What’s up, I’m your conductor Gavin Nowak as usual and I’ve had a bunch of free time ever since the Train’s breaker combusted. In light of this, I settled on watching a few feature films, one of which was The Aeronauts that is streaming on Amazon Prime Video. The second movie I watched I will discuss with you, my patient readers, next week; but for now, let’s dig into this. Also, keep reading until the end of the review for the reveal of a new addition to the Train. Let’s get this show on the road!
This biography centers on meteorologist and pilot James Glaisher, who is determined to hatch up a groundbreaking idea to the World: The scientific prediction of the weather. When he is laughed off, he determines to venture into the skies to achieve his difficult goal. For this risky occasion, he is accompanied by the grief-striken baloonist Amelia Wren as an aid. Will the duo of pioneers succumb to turbulent typhoons, chilling climates, or could someone’s stirring zeal be the cause of their doom?
For your information, this plot originated from a palpable and quite deceased scientist known by the public ear as James Glaisher (Yes, Eddie Redmayne’s character). In typical Hollywood fashion, they borrow that and convolute it into a empty yet remarkably bloated high-flying thrill ride.

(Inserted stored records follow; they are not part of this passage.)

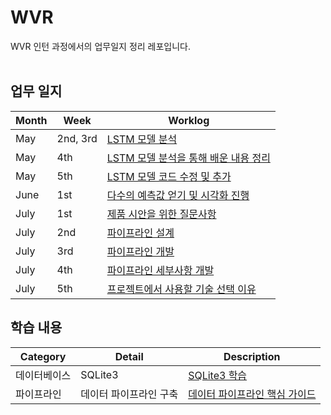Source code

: # WVR
WVR 인턴 과정에서의 업무일지 정리 레포입니다. <br/></br>

## 업무 일지

|Month|Week|Worklog|
|------|---|---|
|May|2nd, 3rd|[LSTM 모델 분석](https://github.com/Kyeong6/whatever/blob/main/worklog/01_may/week2%2C3.md)|
|May|4th|[LSTM 모델 분석을 통해 배운 내용 정리](https://github.com/Kyeong6/whatever/blob/main/worklog/01_may/week4.md)|
|May|5th|[LSTM 모델 코드 수정 및 추가](https://github.com/Kyeong6/whatever/blob/main/worklog/01_may/week5.md)|
|June|1st|[다수의 예측값 얻기 및 시각화 진행](https://github.com/Kyeong6/whatever/blob/main/worklog/02_june/week1.md)|
|July|1st|[제품 시안을 위한 질문사항](https://github.com/Kyeong6/whatever/blob/main/worklog/03_july/week1.md)|
|July|2nd|[파이프라인 설계](https://github.com/Kyeong6/whatever/blob/main/worklog/03_july/week2.md)|
|July|3rd|[파이프라인 개발](https://github.com/Kyeong6/whatever/blob/main/worklog/03_july/week3.md)|
|July|4th|[파이프라인 세부사항 개발](https://github.com/Kyeong6/whatever/blob/main/worklog/03_july/week4.md)|
|July|5th|[프로젝트에서 사용할 기술 선택 이유](https://github.com/Kyeong6/whatever/blob/main/worklog/03_july/week5.md)|


## 학습 내용
|Category|Detail|Description|
|------|---|---|
|데이터베이스|SQLite3|[SQLite3 학습](https://pool-roast-1d0.notion.site/Sqlite3-7b90856277074ce6a2af5b8cd52c5107?pvs=4)|
|파이프라인|데이터 파이프라인 구축|[데이터 파이프라인 핵심 가이드](https://pool-roast-1d0.notion.site/Data-Pipeline-d81aafe02ed24b8a8be88eeedb26ec01?pvs=4)|
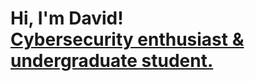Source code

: <h1>Hi, I'm David! <br/><a href="https://www.linkedin.com/in/djpoehlman/">Cybersecurity enthusiast & undergraduate student.</a></h1>

<!--<h2>👨‍💻 Cybersecurity Projects:</h2>

<h2>👨‍💻 C Programming Projects:</h2>

<h2> 🤳 Connect with me:</h2> 

[<img align="left" alt="JoshMadakor | LinkedIn" width="22px" src="https://cdn.jsdelivr.net/npm/simple-icons@v3/icons/linkedin.svg" />][linkedin]

[linkedin]: https://linkedin.com/in/joshmadakor
-->



<!--
**davidpoehlman/davidpoehlman** is a ✨ _special_ ✨ repository because its `README.md` (this file) appears on your GitHub profile.

Here are some ideas to get you started:

<h2>👨‍💻 Python Programming Projects:</h2>
- 🔭 I’m currently working on ...
- 🌱 I’m currently learning ...
- 👯 I’m looking to collaborate on ...
- 🤔 I’m looking for help with ...
- 💬 Ask me about ...
- 📫 How to reach me: ...
- 😄 Pronouns: ...
- ⚡ Fun fact: ...
-->
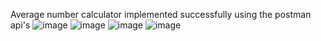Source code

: Average number calculator implemented successfully using the postman api's
![image](https://github.com/user-attachments/assets/c877b6aa-0910-45d2-8760-373764c7546d)
![image](https://github.com/user-attachments/assets/8f065542-f204-458a-bcf0-ceed9d52948c)
![image](https://github.com/user-attachments/assets/bdafd4c7-5c03-4f54-9db0-507a433eaf44)
![image](https://github.com/user-attachments/assets/a4a8922c-4805-4a96-ac28-e96adfc23679)
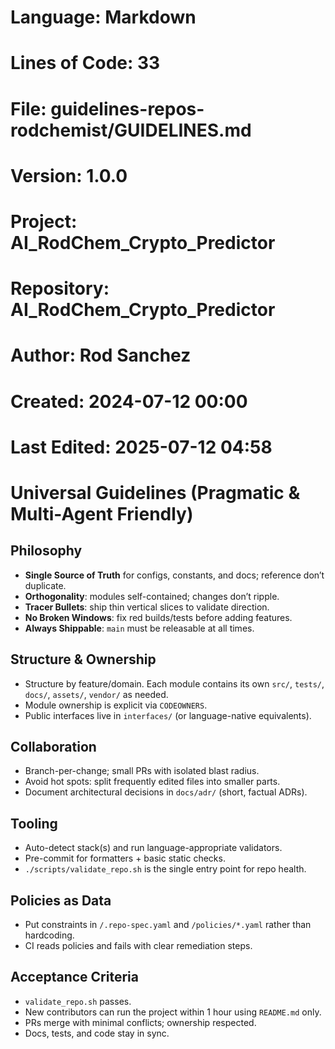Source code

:# Language: Markdown
# Lines of Code: 33
# File: guidelines-repos-rodchemist/GUIDELINES.md
# Version: 1.0.0
# Project: AI_RodChem_Crypto_Predictor
# Repository: AI_RodChem_Crypto_Predictor
# Author: Rod Sanchez
# Created: 2024-07-12 00:00
# Last Edited: 2025-07-12 04:58

# Universal Guidelines (Pragmatic & Multi-Agent Friendly)

## Philosophy
- **Single Source of Truth** for configs, constants, and docs; reference don’t duplicate.
- **Orthogonality**: modules self-contained; changes don’t ripple.
- **Tracer Bullets**: ship thin vertical slices to validate direction.
- **No Broken Windows**: fix red builds/tests before adding features.
- **Always Shippable**: `main` must be releasable at all times.

## Structure & Ownership
- Structure by feature/domain. Each module contains its own `src/`, `tests/`, `docs/`, `assets/`, `vendor/` as needed.
- Module ownership is explicit via `CODEOWNERS`.
- Public interfaces live in `interfaces/` (or language-native equivalents).

## Collaboration
- Branch-per-change; small PRs with isolated blast radius.
- Avoid hot spots: split frequently edited files into smaller parts.
- Document architectural decisions in `docs/adr/` (short, factual ADRs).

## Tooling
- Auto-detect stack(s) and run language-appropriate validators.
- Pre-commit for formatters + basic static checks.
- `./scripts/validate_repo.sh` is the single entry point for repo health.

## Policies as Data
- Put constraints in `/.repo-spec.yaml` and `/policies/*.yaml` rather than hardcoding.
- CI reads policies and fails with clear remediation steps.

## Acceptance Criteria
- `validate_repo.sh` passes.
- New contributors can run the project within 1 hour using `README.md` only.
- PRs merge with minimal conflicts; ownership respected.
- Docs, tests, and code stay in sync.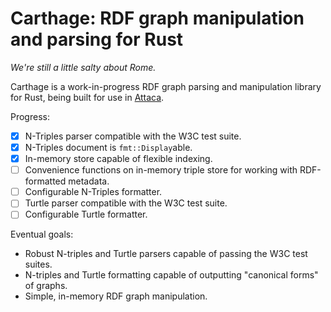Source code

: # Carthage: RDF graph manipulation and parsing for Rust

*We're still a little salty about Rome.*

Carthage is a work-in-progress RDF graph parsing and manipulation library for
Rust, being built for use in [Attaca](https://github.com/attaca/attaca).

Progress:
- [x] N-Triples parser compatible with the W3C test suite.
- [x] N-Triples document is `fmt::Display`able.
- [x] In-memory store capable of flexible indexing.
- [ ] Convenience functions on in-memory triple store for working with RDF-formatted metadata.
- [ ] Configurable N-Triples formatter.
- [ ] Turtle parser compatible with the W3C test suite.
- [ ] Configurable Turtle formatter.

Eventual goals:
- Robust N-triples and Turtle parsers capable of passing the W3C test suites.
- N-triples and Turtle formatting capable of outputting "canonical forms" of graphs.
- Simple, in-memory RDF graph manipulation.
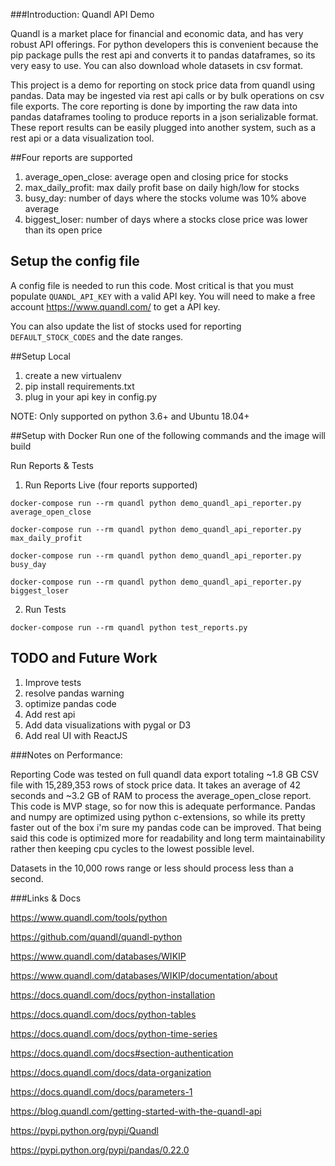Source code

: ###Introduction: Quandl API Demo

Quandl is a market place for financial and economic data, and has very robust API offerings.
For python developers this is convenient because the pip package pulls the rest api and converts 
it to pandas dataframes, so its very easy to use. You can also download whole datasets in csv
format.

This project is a demo for reporting on stock price data from quandl using pandas. 
Data may be ingested via rest api calls or by bulk operations on csv file exports. The core 
reporting is done by importing the raw data into pandas dataframes tooling to 
produce reports in a json serializable format. These report results can be easily plugged into
another system, such as a rest api or a data visualization tool.

##Four reports are supported
1. average_open_close: average open and closing price for stocks
2. max_daily_profit: max daily profit base on daily high/low for stocks
3. busy_day: number of days where the stocks volume was 10% above average 
4. biggest_loser: number of days where a stocks close price was lower than its open price

## Setup the config file
A config file is needed to run this code. Most critical is that you
must populate `QUANDL_API_KEY` with a valid API key. You will need
to make a free account https://www.quandl.com/ to get a API key.

You can also update the list of stocks used for reporting 
`DEFAULT_STOCK_CODES` and the date ranges.

##Setup Local
1. create a new virtualenv
2. pip install requirements.txt
3. plug in your api key in config.py

NOTE: Only supported on python 3.6+ and Ubuntu 18.04+

##Setup with Docker
Run one of the following commands and the image will build

Run Reports & Tests
1. Run Reports Live (four reports supported)

`docker-compose run --rm quandl python demo_quandl_api_reporter.py average_open_close`

`docker-compose run --rm quandl python demo_quandl_api_reporter.py max_daily_profit`

`docker-compose run --rm quandl python demo_quandl_api_reporter.py busy_day`

`docker-compose run --rm quandl python demo_quandl_api_reporter.py biggest_loser`

2. Run Tests

`docker-compose run --rm quandl python test_reports.py` 

## TODO and Future Work
1. Improve tests
2. resolve pandas warning
3. optimize pandas code
4. Add rest api
5. Add data visualizations with pygal or D3
6. Add real UI with ReactJS

###Notes on Performance:

Reporting Code was tested on full quandl data export totaling ~1.8 GB CSV file with 15,289,353 rows of stock price data.
It takes an average of 42 seconds and ~3.2 GB of RAM to process the average_open_close report. This code is MVP
stage, so for now this is adequate performance. Pandas and numpy are optimized using python c-extensions, so while
its pretty faster out of the box i'm sure my pandas code can be improved. That being said this code is optimized more 
for readability and long term maintainability rather then keeping cpu cycles to the lowest possible level.

Datasets in the 10,000 rows range or less should process less than a second.

###Links & Docs

https://www.quandl.com/tools/python

https://github.com/quandl/quandl-python

https://www.quandl.com/databases/WIKIP

https://www.quandl.com/databases/WIKIP/documentation/about

https://docs.quandl.com/docs/python-installation

https://docs.quandl.com/docs/python-tables

https://docs.quandl.com/docs/python-time-series

https://docs.quandl.com/docs#section-authentication

https://docs.quandl.com/docs/data-organization

https://docs.quandl.com/docs/parameters-1

https://blog.quandl.com/getting-started-with-the-quandl-api

https://pypi.python.org/pypi/Quandl

https://pypi.python.org/pypi/pandas/0.22.0
 
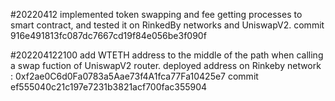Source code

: #20220412
    implemented token swapping and fee getting processes to smart contract, and tested it on RinkedBy networks and UniswapV2.
    commit 916e491813fc087dc7667cd19f84e056be3f090f

#202204122100
    add WTETH address to the middle of the path when calling a swap fuction of UniswapV2 router.
    deployed address on Rinkeby network : 0xf2ae0C6d0Fa0783a5Aae73f4A1fca77Fa10425e7
    commit ef555040c21c197e7231b3821acf700fac355904






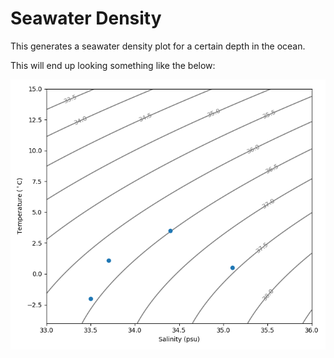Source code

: # Seawater Density

This generates a seawater density plot for a certain depth in the ocean.

This will end up looking something like the below:

![](example_figure.png)



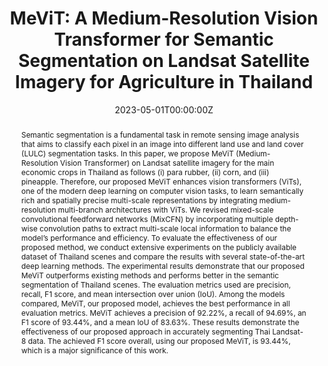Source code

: ---
title: "MeViT: A Medium-Resolution Vision Transformer for Semantic Segmentation on Landsat Satellite Imagery for Agriculture in Thailand"
authors:
- admin
- C. Charoenphon
- C. Satirapod

date: "2023-05-01T00:00:00Z"
doi: ""

author_notes:
- ""
- ""
- ""
- ""
- ""
- ""
- ""
- ""

# Schedule page publish date (NOT publication's date).
publishDate: "2023-05-01T00:00:00Z"

# Publication type.
# Legend: 0 = Uncategorized; 1 = Conference paper; 2 = Journal article;
# 3 = Preprint / Working Paper; 4 = Report; 5 = Book; 6 = Book section;
# 7 = Thesis; 8 = Patent
publication_types: ["2"]

# Publication name and optional abbreviated publication name.
publication: In *Remote Sensing* **Impact Factor 4.2**
publication_short: In *Remote Sensing* **Impact Factor 4.2**

abstract: Semantic segmentation is a fundamental task in remote sensing image analysis that aims to classify each pixel in an image into different land use and land cover (LULC) segmentation tasks. In this paper, we propose MeViT (Medium-Resolution Vision Transformer) on Landsat satellite imagery for the main economic crops in Thailand as follows (i) para rubber, (ii) corn, and (iii) pineapple. Therefore, our proposed MeViT enhances vision transformers (ViTs), one of the modern deep learning on computer vision tasks, to learn semantically rich and spatially precise multi-scale representations by integrating medium-resolution multi-branch architectures with ViTs. We revised mixed-scale convolutional feedforward networks (MixCFN) by incorporating multiple depth-wise convolution paths to extract multi-scale local information to balance the model’s performance and efficiency. To evaluate the effectiveness of our proposed method, we conduct extensive experiments on the publicly available dataset of Thailand scenes and compare the results with several state-of-the-art deep learning methods. The experimental results demonstrate that our proposed MeViT outperforms existing methods and performs better in the semantic segmentation of Thailand scenes. The evaluation metrics used are precision, recall, F1 score, and mean intersection over union (IoU). Among the models compared, MeViT, our proposed model, achieves the best performance in all evaluation metrics. MeViT achieves a precision of 92.22%, a recall of 94.69%, an F1 score of 93.44%, and a mean IoU of 83.63%. These results demonstrate the effectiveness of our proposed approach in accurately segmenting Thai Landsat-8 data. The achieved F1 score overall, using our proposed MeViT, is 93.44%, which is a major significance of this work.

# Summary. An optional shortened abstract.
summary: In this paper, we present MeViT (Medium-Resolution Vision Transformer), designed for semantic segmentation of Landsat satellite imagery, focusing on key economic crops in Thailand para rubber, corn, and pineapple. MeViT enhances Vision Transformers (ViTs) by integrating medium-resolution multi-branch architectures and revising mixed-scale convolutional feedforward networks (MixCFN) to extract multi-scale local information. Extensive experiments on a public Thailand dataset demonstrate that MeViT outperforms state-of-the-art deep learning methods, achieving a precision of 92.22%, recall of 94.69%, F1 score of 93.44%, and mean IoU of 83.63%. These results highlight MeViT's effectiveness in accurately segmenting Thai Landsat-8 data.

tags:
- Remote Sensing
- Landsat-8
- Deep Learning
- Semantic Segmentation
- High-Resolution Imagery
- Convolutional Neural Networks
- Encoder-Decoder Networks
- Vision Transformers
- Transformer
- Multi-branch Architectures
- Mixed-scale Convolutional Feedforward Networks


featured: true

links:
# - name: Videos
#   url: https://www.youtube.com/channel/UCNzeAAPyZaX4EDr720q5msg
# - name: ICML talk
#   url: https://www.facebook.com/watch/live/?v=355035025132741&ref=watch_permalink
# - name: IEEE Spectrum article
#   url: https://spectrum.ieee.org/tech-talk/computing/software/deepmind-teaches-ai-teamwork
# - name: ICIAP 2017 Best Papers
#   url: https://link.springer.com/chapter/10.1007/978-3-319-60663-7_18
url_pdf: https://www.mdpi.com/2072-4292/15/21/5124
url_code: https://github.com/kaopanboonyuen/MeVit
url_dataset: ''
url_poster: ''
url_project: 'https://kaopanboonyuen.github.io/MeVit'
url_slides: ''
url_source: ''
url_video: ''

# Featured image
# To use, add an image named `featured.jpg/png` to your page's folder. 
image:
  caption: ''
  focal_point: Center
  preview_only: false

# Associated Projects (optional).
#   Associate this publication with one or more of your projects.
#   Simply enter your project's folder or file name without extension.
#   E.g. `internal-project` references `content/project/internal-project/index.md`.
#   Otherwise, set `projects: []`.
projects: []

# Slides (optional).
#   Associate this publication with Markdown slides.
#   Simply enter your slide deck's filename without extension.
#   E.g. `slides: "example"` references `content/slides/example/index.md`.
#   Otherwise, set `slides: ""`.
slides: ""
---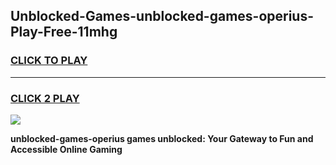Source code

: 
## Unblocked-Games-unblocked-games-operius-Play-Free-11mhg
<h3>
<a href="https://premium76.site?title=unblocked-games-operius&ref=21A">CLICK TO PLAY</a></h3>
<hr>

<h3>
<a href="https://premium76.site?title=unblocked-games-operius&ref=21A">CLICK 2 PLAY</a>
  
</h3>

<a href="https://premium76.site?title=unblocked-games-operius&ref=21A"><img src="https://clearcache.store/games.png"></a>


**unblocked-games-operius games unblocked: Your Gateway to Fun and Accessible Online Gaming**
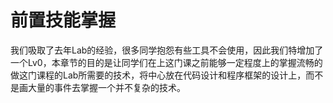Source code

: # 前置技能掌握

我们吸取了去年Lab的经验，很多同学抱怨有些工具不会使用，因此我们特增加了一个Lv0，本章节的目的是让同学们在上这门课之前能够一定程度上的掌握流畅的做这门课程的Lab所需要的技术，将中心放在代码设计和程序框架的设计上，而不是画大量的事件去掌握一个并不复杂的技术。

Yet, I have to admit, it is tough to craft a biopic without filling all the facts or “whitewashing” our lead (if you weren’t aware, this is simply said updating them in a certain way where their counterparts insecurities and despicable deeds are covered up).
Thankfully, the movie doesn’t seem to do that. Thank goodness for that. Instead showing him in a light where his intense fervor tips him off his marbles a bit and if it wasn’t for Amelia’s assertiveness they both would have froze to death. The argument can rightfully be made that a ton of the events are indeed fictional, as Amelia Wren is in fact a character invented specifically for this feature. On the subject of the character of Amelia, who is played by Felicity Jones (but being a avid fan of Star Wars I just refer to her as Jyn Erso), she was obviously ment to be the stereotypical action heroine so the female viewers are entertained. I don’t continually hate Wren or Jones’ performance, but her concepts execution was equally thin as printer paper and just as flat. Well, how about Redmayne?
The two-word answer: He’s fine. This can additionally be used for the movie as a whole, since it’s as fresh as defrosted leftover pizza. Each by themselves is bland, but are they any good together? This will be quite the jiffy because, on the one hand, they DO occasionally have acceptable chemistry. Flipping to the other side, this again only varies very much off and on, so when the brief moment wraps up the audience savors it and moves on to the next scene. When these interactions are examined upon, I notice that they can toss it’s cliche’d story beats in the garbage shute and infuse it with a tad of sporadic yet solid substance.
Another piece I would enjoy tapping into is the effects. They may not be all that fluid, but that is not an issue in the slightest when they’re convincing and give a sense of atmospheric spice. Additionally, I almost overlooked the suspense, which is most definitely going to have you hanging off your rocker to await what will transpire. For example (here comes the spoiler alert!), when the balloon has drifted out of the atmosphere, Wren attempts to release the air from the ice-encrusted zeppelin. However, the hatchet has been frozen shut, and so Amelia must climb up the side of the aircraft since James is too busy losing oxygen. With that, she reaches the top but can’t get the hatch to budge even a wee bit so she jams one of her shoes into the wedge and passes out as the air slowly but surely withdraws. But things aren’t all secure quite yet cause now her unconscious body begins to slide down the surface… Long story shortened it’s effective.
The Aeronauts is a amusing mixed bag. Bizarrely enough, one can assume that this presumably would have worked a great deal further as a television special or miniseries then a full three-act structure. But a smidgen of decent elements like detached character synergy between the hero’s, spine-tingling suspense, and brilliant FX keep The Aeronauts afloat in the choppy water of meager flaws. RATING: 7/10
PASSENGERS WHO PUNCHED A TICKET
- Todd Russel
- Simple Ula
Thank you for tuning in!
C’mon. I know you skimmed through the review. All jokes aside, a new project is coming to the website in an effort to branch out with other endeavors. Drumroll please… I’m in the ideas stage of a webcomic-esque project! Woo-hoo! The working title is “Salamander Snatcher”. The release date is undetermined at the time of this post’s release. It will be a slightly episodic series with various serials and ongoing plotlines, mostly involving character relations. The style will be blend of bizarro, sci-fi, zippy dialogue , king fu, intentionally tacky and obscure stories, the supernatural and much much more. Yeah, it will be quite strange. New episodes will be launched every other week. We will keep you updated on the progress in further reviews.